Here are some tips from the canine-training world that I believe work well with people too.
Tip #1: Decide/communicate how you want people to treat you and your environment (boundaries).
If we don’t know and don’t communicate our expectations, people can’t treat us how we want to be treated. Some examples might be:
- No shoes in the house.
- No excessive drinking in our home.
- No smoking or swearing around us or our children.
- Treat each other with respect and kindness.
- Respect others’ personal space and belongings.
- Fulfill commitments.
Tips #2: Consistency is critical.
Oh, boy, this one is hard sometimes. When we let people know our boundaries, it’s essential for us to consistently enforce them. For example, if you don’t allow excessive drinking in your home, don’t let it happen, ever. If you relax the rule once, let’s say for New Year’s Eve, then the rule can be called into doubt at other times. Is it okay for birthday parties? How about Halloween?

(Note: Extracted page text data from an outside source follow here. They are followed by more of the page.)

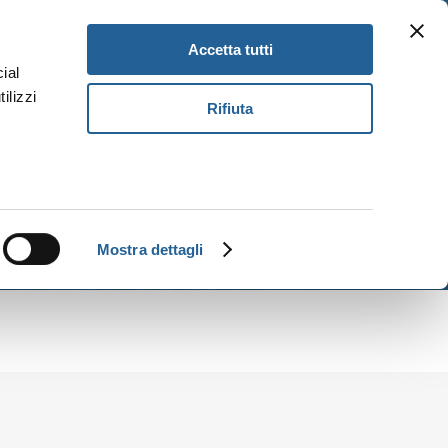
Newsletter
Gift Card
DE
Accetta tutti
ial
ilizzi
Rifiuta
Buch
Mostra dettagli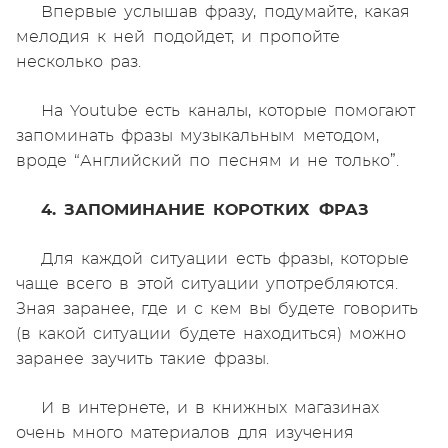
Впервые услышав фразу, подумайте, какая
мелодия к ней подойдет, и пропойте
несколько раз.
На Youtube есть каналы, которые помогают
запоминать фразы музыкальным методом,
вроде “Английский по песням и не только”.
4. ЗАПОМИНАНИЕ КОРОТКИХ ФРАЗ
Для каждой ситуации есть фразы, которые
чаще всего в этой ситуации употребляются.
Зная заранее, где и с кем вы будете говорить
(в какой ситуации будете находиться) можно
заранее заучить такие фразы.
И в интернете, и в книжных магазинах
очень много материалов для изучения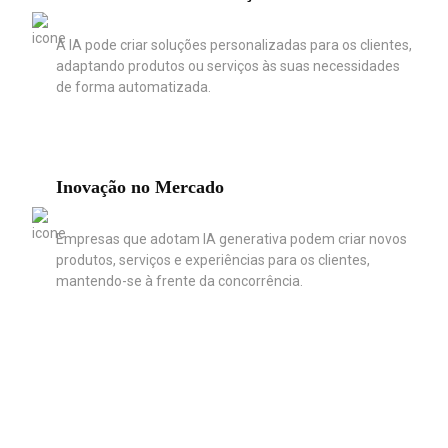
A IA pode criar soluções personalizadas para os clientes,
adaptando produtos ou serviços às suas necessidades
de forma automatizada.
Inovação no Mercado
Empresas que adotam IA generativa podem criar novos
produtos, serviços e experiências para os clientes,
mantendo-se à frente da concorrência.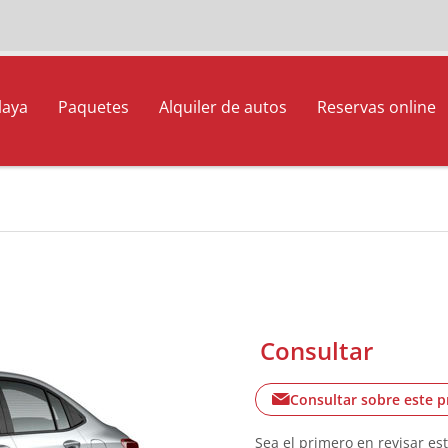
laya
Paquetes
Alquiler de autos
Reservas online
Consultar
Consultar sobre este 
Sea el primero en revisar es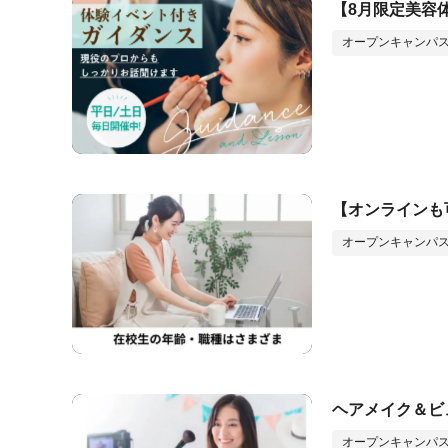
【8月限定美容
オープンキャンパス
【オンラインも
オープンキャンパス
ヘアメイク＆ビ
オープンキャンパス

Tip #3: Train at the moment.
This is a biggie. Training at the moment is so much more impactful than bringing something up minutes, hours, day, or even weeks later.
I have a client that was frustrated with a co-worker who repeatedly interrupted her during meetings. When she would bring it up later, the co-worker had no recollection of the infraction. They agreed that calling it out at the time it happened was fair and reasonable. Awareness increased, and the transgressions have been significantly reduced.
Tip #4: Find the right reward.
It’s crucial to find the right reward for positive behavior. I like to reference the five love languages for this effort. Here they are:
- Words of affirmation.
- Acts of service.
- Receiving gifts.
- Quality time.
- Physical touch (be careful with this one).
My husband and I rank our love languages very similarly. Both of us ranked Receiving Gifts at the bottom of the list, with the other Love Languages equally distributed. So, it would be less effective to buy him a gift for doing something important to me, but creating an opportunity to spend time together would be huge.
Tip #5: Frequently reward the positive, show gratitude.
Rewarding positive behavior no matter how small reinforces the results we are hoping for. Saying “thank you” every time your housemate does the dishes or takes out the garbage increases dopamine production, improving the opportunity for positive behavior.